Counting substructures I: color critical graphs

TL;DR

This paper establishes precise bounds on the number of specific subgraphs, like cycles, in graphs with given vertices and edges, extending classical results to color-critical graphs.

Contribution

It provides tight bounds on subgraph counts in graphs with prescribed edges, generalizing previous results for complete and color-critical graphs.

Findings

Proved tight bounds for subgraph counts in graphs with given edges.

Extended classical counting results to color-critical graphs.

Established bounds for cycles in graphs with specific edge counts.

Abstract

Let $F$ be a graph which contains an edge whose deletion reduces its chromatic number. We prove tight bounds on the number of copies of $F$ in a graph with a prescribed number of vertices and edges. Our results extend those of Simonovits, who proved that there is one copy of $F$, and of Rademacher, Erd\H os and Lov\'asz-Simonovits, who proved similar counting results when $F$ is a complete graph.

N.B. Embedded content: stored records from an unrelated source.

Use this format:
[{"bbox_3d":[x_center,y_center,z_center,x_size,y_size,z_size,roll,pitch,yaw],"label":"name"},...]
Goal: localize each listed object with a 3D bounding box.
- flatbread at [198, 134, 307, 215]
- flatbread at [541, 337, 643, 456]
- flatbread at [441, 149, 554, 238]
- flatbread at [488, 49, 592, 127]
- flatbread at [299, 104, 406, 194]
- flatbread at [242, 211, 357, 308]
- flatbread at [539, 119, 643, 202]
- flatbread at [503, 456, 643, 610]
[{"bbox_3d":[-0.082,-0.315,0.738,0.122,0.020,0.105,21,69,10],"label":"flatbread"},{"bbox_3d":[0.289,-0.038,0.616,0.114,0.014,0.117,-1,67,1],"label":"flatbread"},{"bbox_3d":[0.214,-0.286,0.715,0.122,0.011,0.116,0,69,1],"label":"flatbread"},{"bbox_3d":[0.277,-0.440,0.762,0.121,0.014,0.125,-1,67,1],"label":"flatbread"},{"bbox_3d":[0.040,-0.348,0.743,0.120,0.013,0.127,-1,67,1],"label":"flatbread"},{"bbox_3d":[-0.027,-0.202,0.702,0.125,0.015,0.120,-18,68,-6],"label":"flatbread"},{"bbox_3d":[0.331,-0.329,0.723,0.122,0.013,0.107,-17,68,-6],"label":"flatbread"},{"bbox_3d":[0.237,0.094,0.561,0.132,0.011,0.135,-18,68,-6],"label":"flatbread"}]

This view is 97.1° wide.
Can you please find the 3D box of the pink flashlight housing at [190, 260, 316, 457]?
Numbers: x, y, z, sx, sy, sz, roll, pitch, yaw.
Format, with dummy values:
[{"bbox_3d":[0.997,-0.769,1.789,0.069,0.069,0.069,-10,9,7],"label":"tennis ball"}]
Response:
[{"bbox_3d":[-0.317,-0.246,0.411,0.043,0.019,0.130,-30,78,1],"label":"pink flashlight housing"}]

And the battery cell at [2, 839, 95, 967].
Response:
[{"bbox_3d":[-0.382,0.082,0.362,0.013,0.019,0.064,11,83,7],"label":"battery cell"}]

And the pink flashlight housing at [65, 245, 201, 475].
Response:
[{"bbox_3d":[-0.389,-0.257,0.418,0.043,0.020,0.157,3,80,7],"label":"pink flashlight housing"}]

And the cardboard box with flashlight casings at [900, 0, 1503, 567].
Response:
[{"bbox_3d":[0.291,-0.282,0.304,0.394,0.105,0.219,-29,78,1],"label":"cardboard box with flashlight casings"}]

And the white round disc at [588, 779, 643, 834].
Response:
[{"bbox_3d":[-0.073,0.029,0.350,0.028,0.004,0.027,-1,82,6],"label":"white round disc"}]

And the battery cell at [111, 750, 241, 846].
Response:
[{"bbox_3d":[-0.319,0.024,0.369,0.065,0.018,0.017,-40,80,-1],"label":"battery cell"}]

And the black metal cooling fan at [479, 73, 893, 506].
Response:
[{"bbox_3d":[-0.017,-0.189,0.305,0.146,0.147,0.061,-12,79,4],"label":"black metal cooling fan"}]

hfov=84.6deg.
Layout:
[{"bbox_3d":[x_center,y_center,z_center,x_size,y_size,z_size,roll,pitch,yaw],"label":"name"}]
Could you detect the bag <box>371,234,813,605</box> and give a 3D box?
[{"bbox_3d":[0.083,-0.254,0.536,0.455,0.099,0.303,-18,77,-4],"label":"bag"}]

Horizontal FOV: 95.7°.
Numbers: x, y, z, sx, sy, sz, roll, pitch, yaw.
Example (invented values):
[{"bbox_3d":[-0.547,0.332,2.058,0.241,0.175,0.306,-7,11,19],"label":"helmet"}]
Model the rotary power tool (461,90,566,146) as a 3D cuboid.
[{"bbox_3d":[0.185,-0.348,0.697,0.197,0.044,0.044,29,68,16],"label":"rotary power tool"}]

One of the simplest cases of our theorem is the following new result. There is an absolute positive constant $c$ such that if $n$ is sufficiently large and $1 \le q < cn$, then every $n$ vertex graph with $n$ even and $n^2/4 +q$ edges contains at least $q(n/2)(n/2-1)(n/2-2)$ copies of a five cycle. Similar statements hold for any odd cycle and the bounds are best possible.